◆ INPUT FOR THIS TASK:
*** Block opens ***
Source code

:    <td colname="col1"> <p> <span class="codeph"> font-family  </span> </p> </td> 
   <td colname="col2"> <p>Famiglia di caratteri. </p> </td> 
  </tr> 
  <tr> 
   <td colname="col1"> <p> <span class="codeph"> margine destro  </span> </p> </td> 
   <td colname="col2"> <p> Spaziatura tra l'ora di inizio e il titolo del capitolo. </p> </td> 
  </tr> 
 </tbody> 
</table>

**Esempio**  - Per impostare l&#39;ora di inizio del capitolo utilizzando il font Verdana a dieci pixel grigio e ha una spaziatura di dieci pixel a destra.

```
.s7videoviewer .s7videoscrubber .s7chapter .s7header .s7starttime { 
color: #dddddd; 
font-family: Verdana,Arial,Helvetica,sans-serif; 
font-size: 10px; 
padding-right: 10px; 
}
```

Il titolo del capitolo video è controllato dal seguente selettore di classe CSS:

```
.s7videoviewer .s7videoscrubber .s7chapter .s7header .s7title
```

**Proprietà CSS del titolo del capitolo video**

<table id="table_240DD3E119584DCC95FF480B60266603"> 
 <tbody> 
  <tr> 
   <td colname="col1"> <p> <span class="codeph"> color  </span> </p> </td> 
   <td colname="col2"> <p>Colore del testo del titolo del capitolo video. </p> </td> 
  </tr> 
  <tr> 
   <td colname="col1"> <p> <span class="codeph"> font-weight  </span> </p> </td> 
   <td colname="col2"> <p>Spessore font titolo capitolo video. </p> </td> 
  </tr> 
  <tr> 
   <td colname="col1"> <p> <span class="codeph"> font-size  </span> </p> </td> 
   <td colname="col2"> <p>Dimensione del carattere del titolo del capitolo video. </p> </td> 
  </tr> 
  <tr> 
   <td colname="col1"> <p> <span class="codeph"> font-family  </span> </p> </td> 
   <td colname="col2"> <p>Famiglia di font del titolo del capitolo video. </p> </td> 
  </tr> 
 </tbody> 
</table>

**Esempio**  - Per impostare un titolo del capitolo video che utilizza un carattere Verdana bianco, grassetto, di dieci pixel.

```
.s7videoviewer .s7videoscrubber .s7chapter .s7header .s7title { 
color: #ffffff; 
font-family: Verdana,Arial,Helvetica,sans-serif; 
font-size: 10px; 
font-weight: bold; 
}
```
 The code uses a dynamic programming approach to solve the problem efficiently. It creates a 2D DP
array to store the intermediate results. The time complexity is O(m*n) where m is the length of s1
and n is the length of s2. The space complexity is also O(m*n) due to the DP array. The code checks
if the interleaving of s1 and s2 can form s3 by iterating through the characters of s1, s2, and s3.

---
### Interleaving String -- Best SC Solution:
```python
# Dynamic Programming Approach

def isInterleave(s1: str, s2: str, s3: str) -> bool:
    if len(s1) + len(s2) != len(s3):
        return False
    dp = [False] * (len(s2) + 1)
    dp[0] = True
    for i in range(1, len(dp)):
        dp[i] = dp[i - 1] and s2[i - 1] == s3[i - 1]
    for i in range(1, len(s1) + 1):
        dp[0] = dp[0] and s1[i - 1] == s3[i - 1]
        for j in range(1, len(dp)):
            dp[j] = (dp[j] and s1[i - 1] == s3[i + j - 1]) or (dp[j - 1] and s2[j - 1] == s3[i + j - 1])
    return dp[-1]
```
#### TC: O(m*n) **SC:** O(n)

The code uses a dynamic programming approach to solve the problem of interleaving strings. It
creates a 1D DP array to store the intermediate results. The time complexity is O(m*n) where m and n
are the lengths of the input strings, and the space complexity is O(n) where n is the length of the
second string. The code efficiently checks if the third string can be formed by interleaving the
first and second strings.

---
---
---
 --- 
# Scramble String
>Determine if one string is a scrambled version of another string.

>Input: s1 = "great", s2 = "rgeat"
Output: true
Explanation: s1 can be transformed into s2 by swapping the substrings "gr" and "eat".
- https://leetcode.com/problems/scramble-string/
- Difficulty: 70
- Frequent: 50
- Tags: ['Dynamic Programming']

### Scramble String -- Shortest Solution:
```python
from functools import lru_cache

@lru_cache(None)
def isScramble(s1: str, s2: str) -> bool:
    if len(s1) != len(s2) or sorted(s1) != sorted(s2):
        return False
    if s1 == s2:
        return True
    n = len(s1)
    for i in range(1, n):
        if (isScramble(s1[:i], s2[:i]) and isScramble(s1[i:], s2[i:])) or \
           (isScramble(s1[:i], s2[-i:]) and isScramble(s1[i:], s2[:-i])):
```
*** Block closes ***
◆ DIRECTIONS FOR THIS TASK: The word "creates" occurs on certain lines of the material; count those lines and respond with the number only.

◆ RESULT FOR THIS EXERCISE: 2